Human glioma cells transformed by IGF-I triple helix technology show immune and apoptotic characteristics determining cell selection for gene therapy of glioblastoma
- A Ly1,
- H T Duc1,
- M Kalamarides1,
- L A Trojan2,
- Y Pan2,
- A Shevelev1,
- J-C François3,
- T Noël4,
- A Kane5,
- D Henin1,
- D D Anthony2,
- J Trojan1
- 1Laboratory of Developmental Neurology, INSERM and University Paris VII, Hôpital Robert Debré, 75019 Paris, France
- 2Department of Pharmacology, School of Medicine, Case Western Reserve University, Cleveland, OH 44106, USA
- 3INSERM and CNRS, University Paris VI, 75005 Paris, France
- 4Department of Pharmacology, University of Tours, 37000 Tours, France
- 5Department of Biology, Institut Pasteur, Dakar, Senegal
- Dr Trojan, Lab. Neurologie du Développement, INSERM E9935& Univ. Paris VII, Hôpital Robert Debré, 48, Bd. Sérurier, 75019 Paris, France
- Accepted 8 March 2001
Aims—Insulin-like growth factor type I (IGF-I) antisense cellular gene therapy of tumours is based on the following data: rat glioma or hepatoma cells transfected with the vector encoding IGF-I antisense cDNA lose their tumorigenicity and induce a tumour specific immune response involving CD8+ T cells. Recently, using the IGF-I triple helix approach in studies of tumorigenicity, major histocompatibility complex class I (MHC-I) antigens were demonstrated in rat glioma transfected cells. This study used comparative IGF-I antisense and triple helix technologies in human primary glioma cells to determine the triple helix strategy that would be most appropriate for the treatment of glioblastoma.

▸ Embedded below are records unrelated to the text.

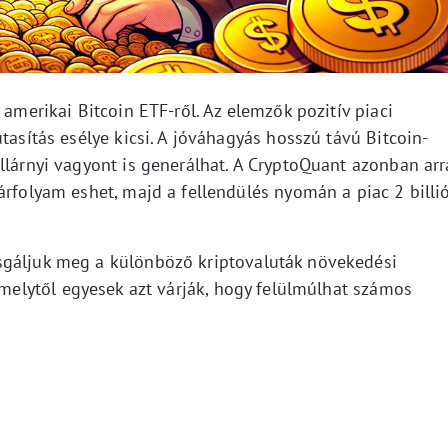
 amerikai Bitcoin ETF-ről. Az elemzők pozitív piaci
tasítás esélye kicsi. A jóváhagyás hosszú távú Bitcoin-
llárnyi vagyont is generálhat. A CryptoQuant azonban arr
árfolyam eshet, majd a fellendülés nyomán a piac 2 billi
sgáljuk meg a különböző kriptovaluták növekedési
amelytől egyesek azt várják, hogy felülmúlhat számos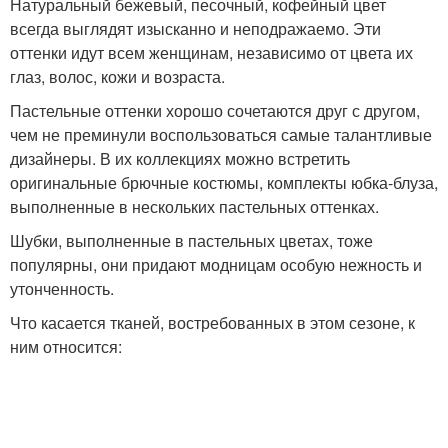
Натуральный бежевый, песочный, кофейный цвет
всегда выглядят изысканно и неподражаемо. Эти
оттенки идут всем женщинам, независимо от цвета их
глаз, волос, кожи и возраста.
Пастельные оттенки хорошо сочетаются друг с другом,
чем не преминули воспользоваться самые талантливые
дизайнеры. В их коллекциях можно встретить
оригинальные брючные костюмы, комплекты юбка-блуза,
выполненные в нескольких пастельных оттенках.
Шубки, выполненные в пастельных цветах, тоже
популярны, они придают модницам особую нежность и
утонченность.
Что касается тканей, востребованных в этом сезоне, к
ним относится: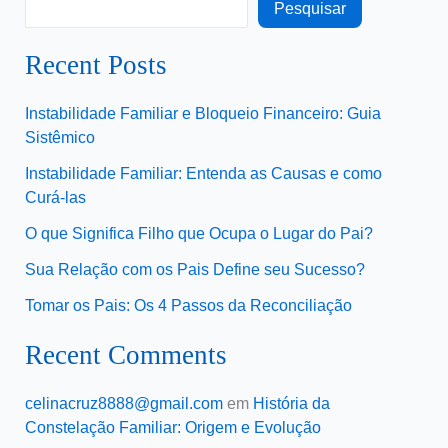
Pesquisar
Recent Posts
Instabilidade Familiar e Bloqueio Financeiro: Guia
Sistêmico
Instabilidade Familiar: Entenda as Causas e como
Curá-las
O que Significa Filho que Ocupa o Lugar do Pai?
Sua Relação com os Pais Define seu Sucesso?
Tomar os Pais: Os 4 Passos da Reconciliação
Recent Comments
celinacruz8888@gmail.com
em
História da
Constelação Familiar: Origem e Evolução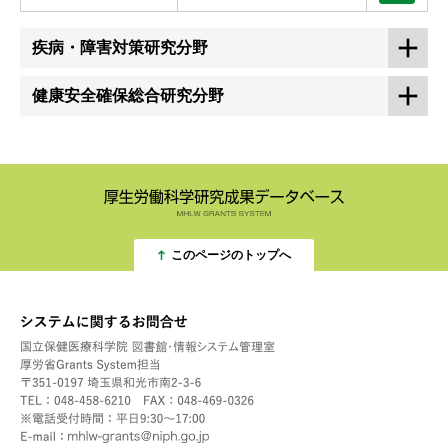
疾病・障害対策研究分野
健康安全確保総合研究分野
このページのトップへ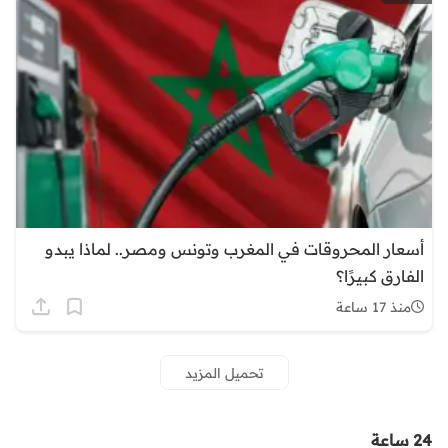
أسعار المحروقات في المغرب وتونس ومصر.. لماذا يبدو
الفارق كبيرًا؟
منذ 17 ساعة
تحميل المزيد
24 ساعة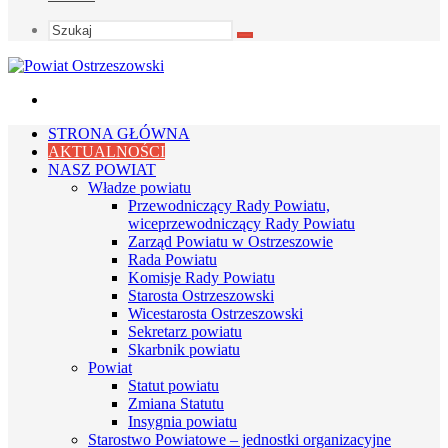
Szukaj
Menu
STRONA GŁÓWNA
AKTUALNOŚCI
NASZ POWIAT
Władze powiatu
Przewodniczący Rady Powiatu,
wiceprzewodniczący Rady Powiatu
Zarząd Powiatu w Ostrzeszowie
Rada Powiatu
Komisje Rady Powiatu
Starosta Ostrzeszowski
Wicestarosta Ostrzeszowski
Sekretarz powiatu
Skarbnik powiatu
Powiat
Statut powiatu
Zmiana Statutu
Insygnia powiatu
Starostwo Powiatowe – jednostki organizacyjne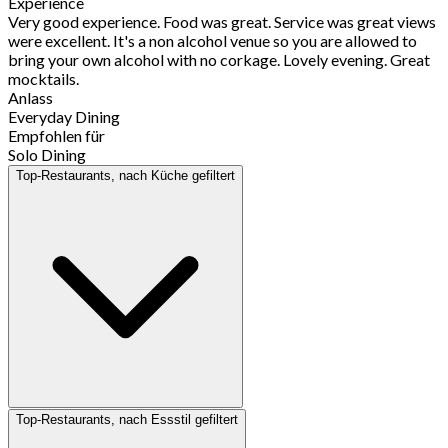
Experience
Very good experience. Food was great. Service was great views
were excellent. It's a non alcohol venue so you are allowed to
bring your own alcohol with no corkage. Lovely evening. Great
mocktails.
Anlass
Everyday Dining
Empfohlen für
Solo Dining
Top-Restaurants, nach Küche gefiltert
Top-Restaurants, nach Essstil gefiltert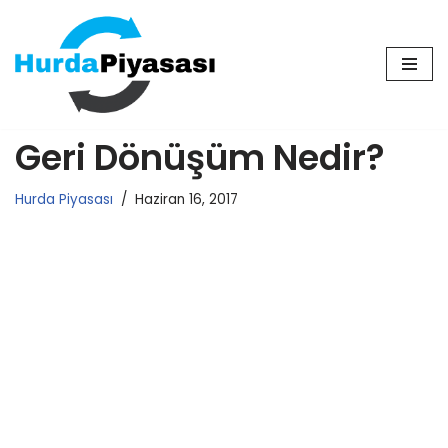
İçeriğe
geç
Geri Dönüşüm Nedir?
Hurda Piyasası
Haziran 16, 2017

Methods—The cells were transfected using the IGF-I triple helix expression vector, pMT-AG, derived from the pMT-EP vector. pMT-AG contains a cassette comprising a 23 bp DNA fragment transcribing a third RNA strand, which forms a triple helix structure within a target region of the human IGF-I gene. Using pMT-EP, vectors encoding MHC-I or B7 antisense cDNA were also constructed.
Results—IGF-I triple helix transfected glioma cells are characterised by immune and apoptotic phenomena that appear to be related. The expression of MHC-I and B7 in transfected cells (analysed by flow cytometry) was accompanied by programmed cell death (detected by dUTP fluorescein terminal transferase labelling of nicked DNA and electron microscopic techniques). Cotransfection of these cells with MHC-I and B7 antisense vectors suppressed the expression of MHC-I and B7, and was associated with a pronounced decrease in apoptosis.
Conclusion—When designing an IGF-I triple helix strategy for the treatment of human glioblastoma, the transfected tumour cells should have the following characteristics: the absence of IGF-I, thepresence of both MHC-I and B7 molecules, and signs of apoptosis.